One of the benefits of coaching is it doesn’t require many resources to launch or implement but has demonstrated effects on student behavior.

However, offering student success coaching at scale requires institution-wide transformation, according to InsideTrack’s report, “but, hindered by a complex web of financial, operational and political challenges, many institutions do not have the resources to carry out this necessarily ambitious undertaking.”

These limitations push institutions to turn to outside nonprofit and for-profit organizations who can boost capacity in specific services, but the outcomes of this work can be temporary, lasting only the length of the contract.

“The pathway to student success transformation is instead built on finding innovative ways to invest in existing staff and structures, ultimately creating sustainable internal capacity,” according to the report.

InsideTrack, in addition to providing coaching and support to institutions externally, offers coaching development and training programs to in-house teams.

Building supports: To improve in-house coaching, institutional officials should consider these four actions:

  • Assess institutional needs and readiness.

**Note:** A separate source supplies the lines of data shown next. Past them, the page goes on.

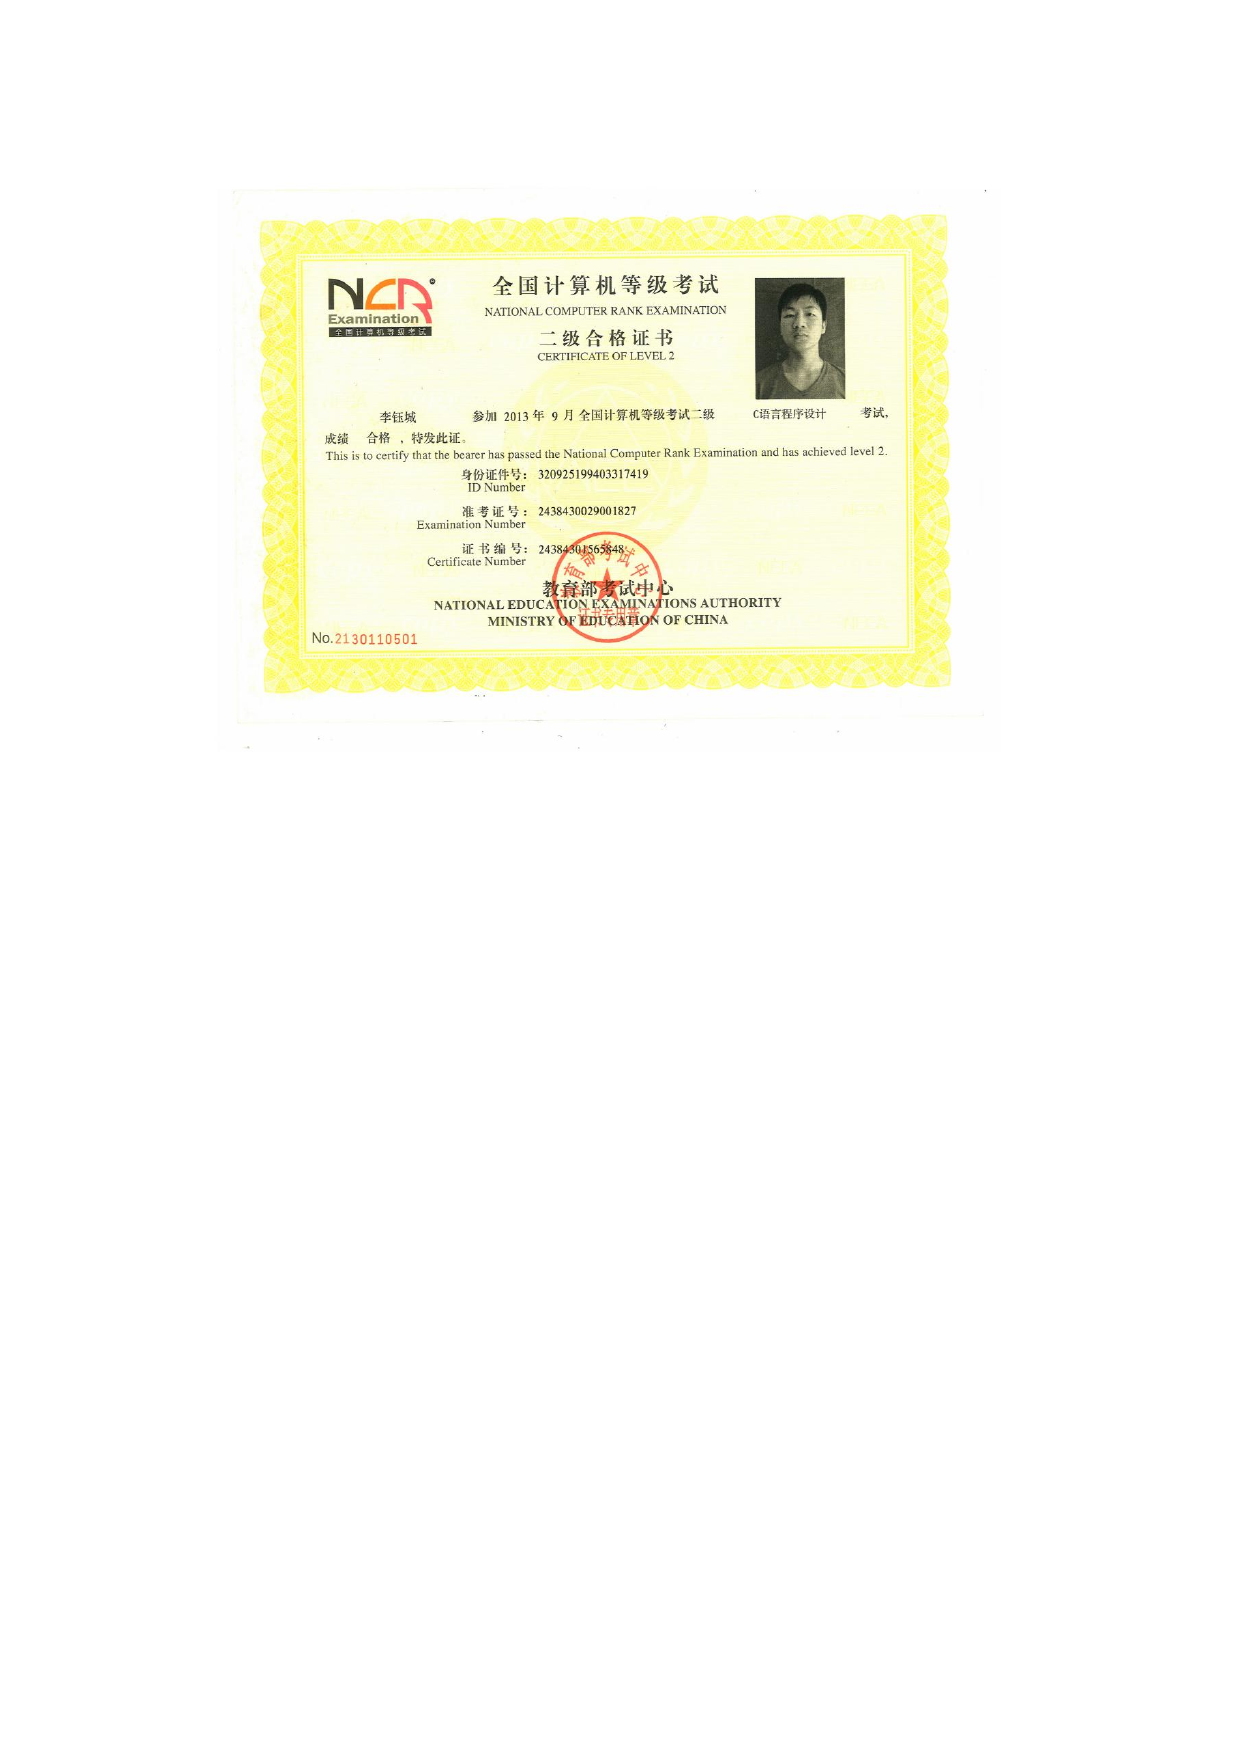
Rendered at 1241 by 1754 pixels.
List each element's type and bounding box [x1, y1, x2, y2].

picture [187, 162, 1052, 774]
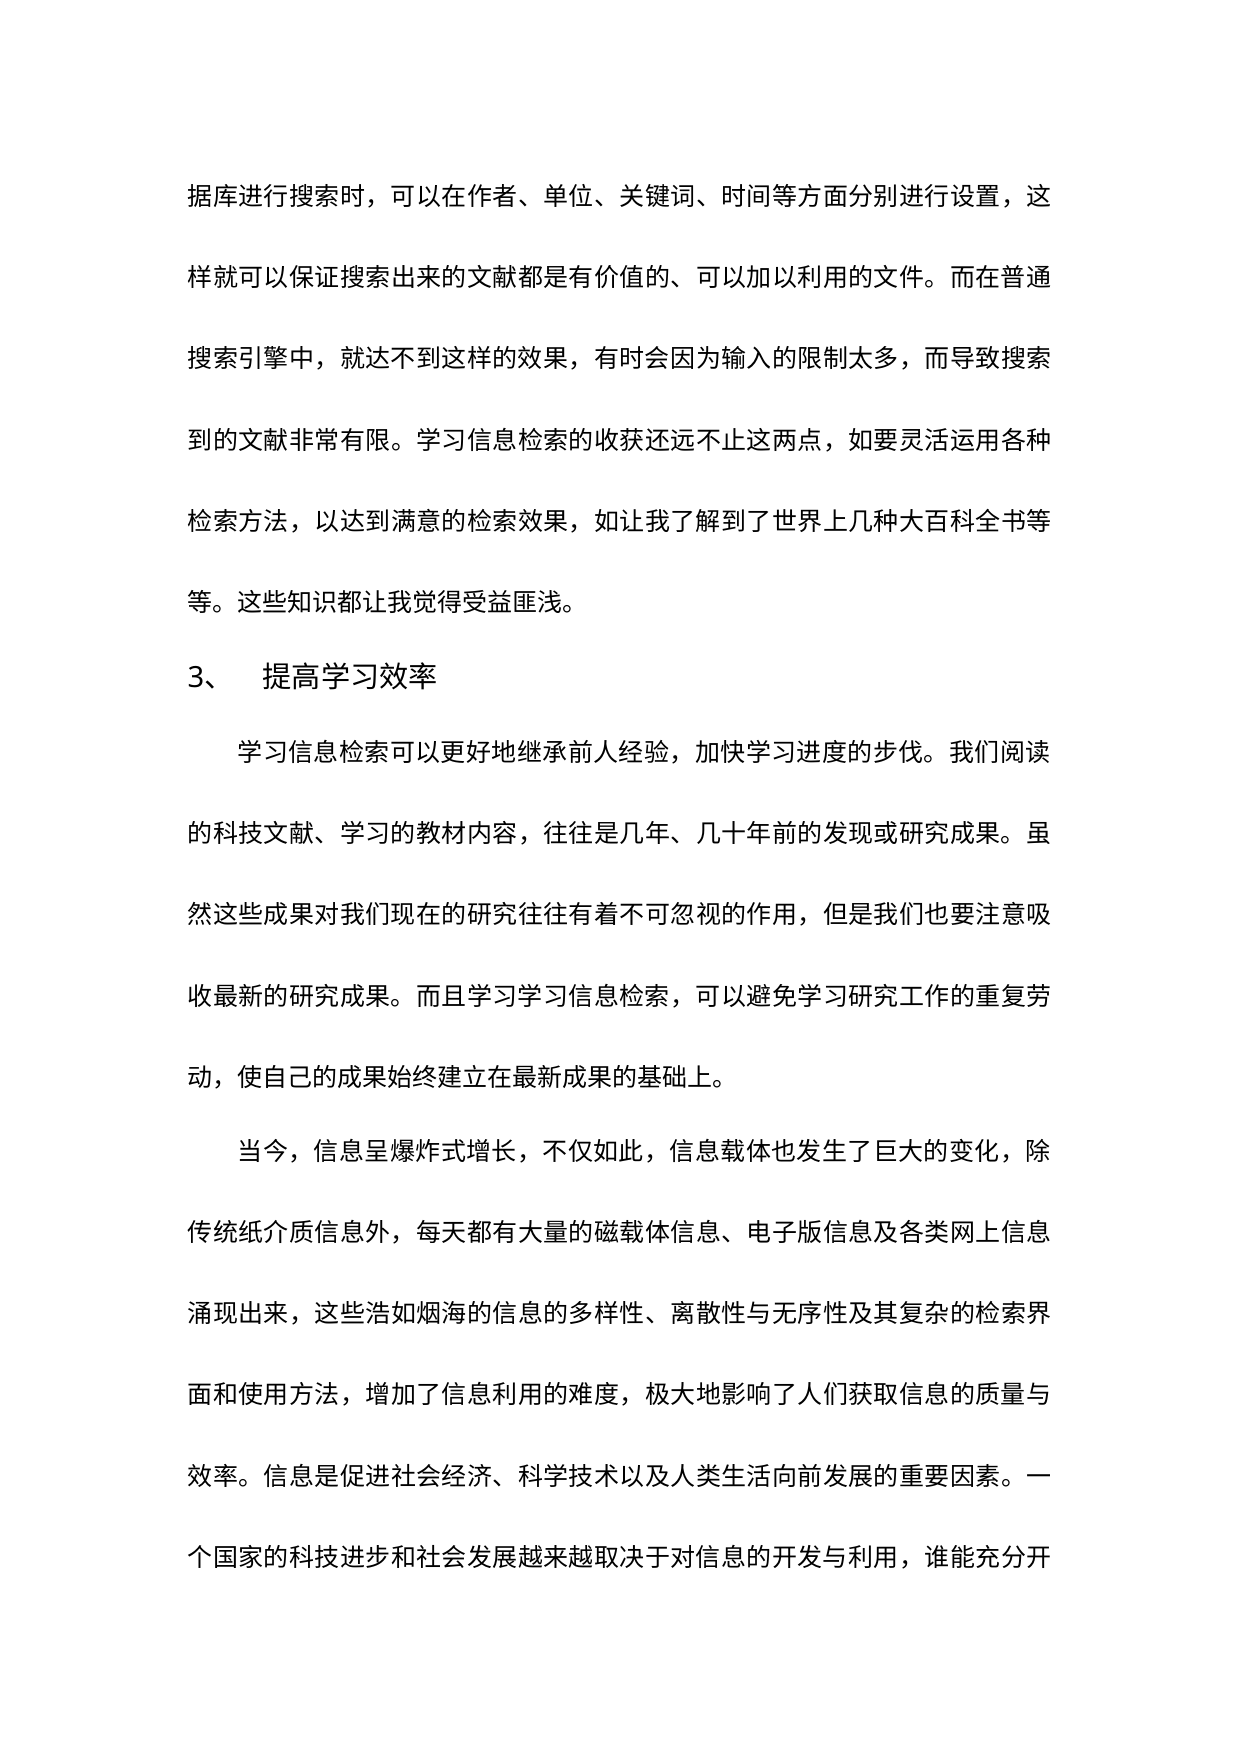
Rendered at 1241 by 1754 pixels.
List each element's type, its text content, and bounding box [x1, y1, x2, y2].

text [187, 1117, 1053, 1588]
list 提高学习效率 [187, 642, 1053, 707]
text 学习信息检索可以更好地继承前人经验，加快学习进度的步伐。我们阅读的科技文献、学习的教材内容，往往是几年、几十年前的发现或研究成果。虽然这些成果对我们现在的研究往往有着不可忽视的作用，但是我们也要注意吸收最新的研究成果。而且学习学习信息检索，可以避免学习研究工作的重复劳动，使自己的成果始终建立在最新成果的基础上。 [187, 718, 1053, 1108]
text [187, 162, 1053, 633]
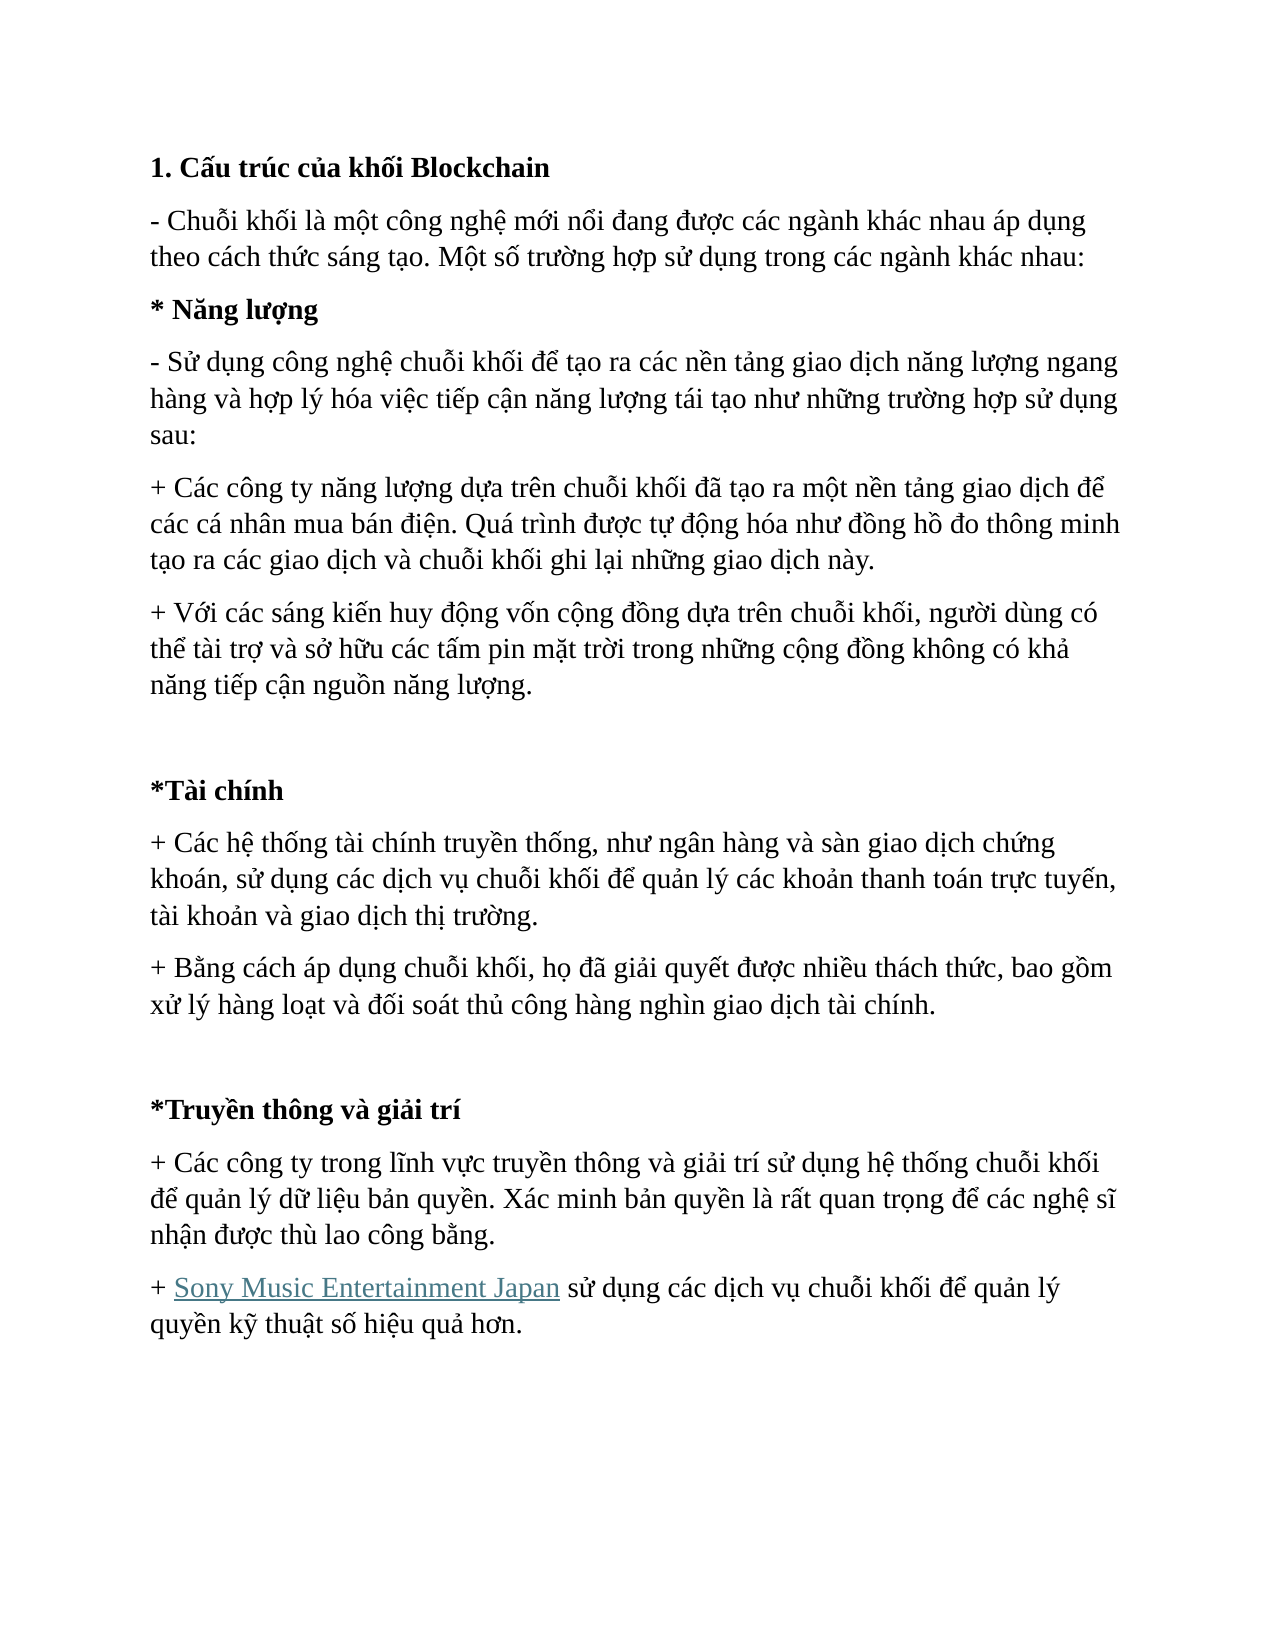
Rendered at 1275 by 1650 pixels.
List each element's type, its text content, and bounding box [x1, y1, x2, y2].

text + Bằng cách áp dụng chuỗi khối, họ đã giải quyết được nhiều thách thức, bao gồm xử lý hàng loạt và đối soát thủ công hàng nghìn giao dịch tài chính. [150, 951, 1125, 1020]
text * Năng lượng [150, 292, 1125, 325]
text - Chuỗi khối là một công nghệ mới nổi đang được các ngành khác nhau áp dụng theo cách thức sáng tạo. Một số trường hợp sử dụng trong các ngành khác nhau: [150, 203, 1125, 272]
text *Tài chính [150, 773, 1125, 806]
text + Sony Music Entertainment Japan sử dụng các dịch vụ chuỗi khối để quản lý quyền kỹ thuật số hiệu quả hơn. [150, 1270, 1125, 1340]
text 1. Cấu trúc của khối Blockchain [150, 150, 1125, 183]
text + Các công ty trong lĩnh vực truyền thông và giải trí sử dụng hệ thống chuỗi khối để quản lý dữ liệu bản quyền. Xác minh bản quyền là rất quan trọng để các nghệ sĩ nhận được thù lao công bằng. [150, 1145, 1125, 1251]
text - Sử dụng công nghệ chuỗi khối để tạo ra các nền tảng giao dịch năng lượng ngang hàng và hợp lý hóa việc tiếp cận năng lượng tái tạo như những trường hợp sử dụng sau: [150, 344, 1125, 450]
text *Truyền thông và giải trí [150, 1092, 1125, 1126]
text + Các hệ thống tài chính truyền thống, như ngân hàng và sàn giao dịch chứng khoán, sử dụng các dịch vụ chuỗi khối để quản lý các khoản thanh toán trực tuyến, tài khoản và giao dịch thị trường. [150, 826, 1125, 931]
text + Các công ty năng lượng dựa trên chuỗi khối đã tạo ra một nền tảng giao dịch để các cá nhân mua bán điện. Quá trình được tự động hóa như đồng hồ đo thông minh tạo ra các giao dịch và chuỗi khối ghi lại những giao dịch này. [150, 470, 1125, 576]
text + Với các sáng kiến huy động vốn cộng đồng dựa trên chuỗi khối, người dùng có thể tài trợ và sở hữu các tấm pin mặt trời trong những cộng đồng không có khả năng tiếp cận nguồn năng lượng. [150, 595, 1125, 701]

Colleges should identify who their learners are and the challenges they’re facing. Surveys and focus groups can help bridge knowledge gaps between student and institutional leaders. Internal review should also focus on staff capabilities and where to invest their own resources.
  • Choose an evidence-based methodology. Higher ed institutions are often slow-moving when it comes to system-wide change, so finding a framework that aligns with student and personnel needs is critical. Training, for example, should not be a two-day workshop but immersive and continuous. Coaching is a process that should be relational instead of transactional to center on the student experience and empower learners to meet their goals. Framework should help establish staff buy-in through highlighting career development opportunities, fully explaining the changes and why they’re necessary, creating opportunities to ask question ,and through top-down engagement (such as leaders taking part in trainings).
  • Nurture internal culture to sustain impact. Fostering continued impact from practitioners also requires reinforcement of best practices through observation and feedback. Leaders can empower coaches to serve as trainers, creating continual change, or invest in continuous learning through communities of practice to build a culture of change.
  • Secure sustainable funding sources. One of the most common challenges in higher education innovation is identifying sustainable partnerships to ensure continued energy and funding for the initiative. Leaders should consider a mix of private and public sources, including the college’s operating budget, employer partnerships, grants and philanthropic partnerships. Funders are most likely to invest in programs with proven outcomes and a return on investment, so leaders should consider ways they can track effectiveness to make a compelling case.

The report also includes three resources for institutions, including a planning guide, change management checklist and funding options.